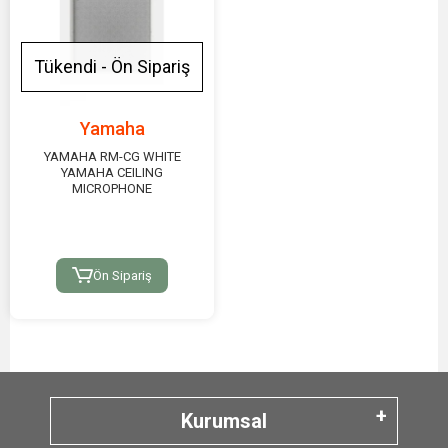
Tükendi - Ön Sipariş
Yamaha
YAMAHA RM-CG WHITE
YAMAHA CEILING
MICROPHONE
Ön Sipariş
Kurumsal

---

● Problem description
Only the words belong in your copy: restate the data above exactly and leave the images out.

● Result of this task
Tükendi - Ön Sipariş
Yamaha
YAMAHA RM-CG WHITE
YAMAHA CEILING
MICROPHONE
Ön Sipariş
Kurumsal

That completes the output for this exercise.